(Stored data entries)
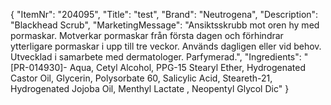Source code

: {
  "ItemNr": "204095",
  "Title": "test",
  "Brand": "Neutrogena",
  "Description": "Blackhead Scrub",
  "MarketingMessage": "Ansiktsskrubb mot oren hy med pormaskar. Motverkar pormaskar från första dagen och förhindrar ytterligare pormaskar i upp till tre veckor. Används dagligen eller vid behov. Utvecklad i samarbete med dermatologer. Parfymerad.",
  "Ingredients": "[PR-014930]- Aqua, Cetyl Alcohol, PPG-15 Stearyl Ether, Hydrogenated Castor Oil, Glycerin, Polysorbate 60, Salicylic Acid, Steareth-21, Hydrogenated Jojoba Oil, Menthyl Lactate , Neopentyl Glycol Dic"
}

- **Activity**:
The lines from the one containing "mot oren hy" through the final line of the entries above are to be printed exactly, with nothing added.

- **Task response**:
  "MarketingMessage": "Ansiktsskrubb mot oren hy med pormaskar. Motverkar pormaskar från första dagen och förhindrar ytterligare pormaskar i upp till tre veckor. Används dagligen eller vid behov. Utvecklad i samarbete med dermatologer. Parfymerad.",
  "Ingredients": "[PR-014930]- Aqua, Cetyl Alcohol, PPG-15 Stearyl Ether, Hydrogenated Castor Oil, Glycerin, Polysorbate 60, Salicylic Acid, Steareth-21, Hydrogenated Jojoba Oil, Menthyl Lactate , Neopentyl Glycol Dic"
}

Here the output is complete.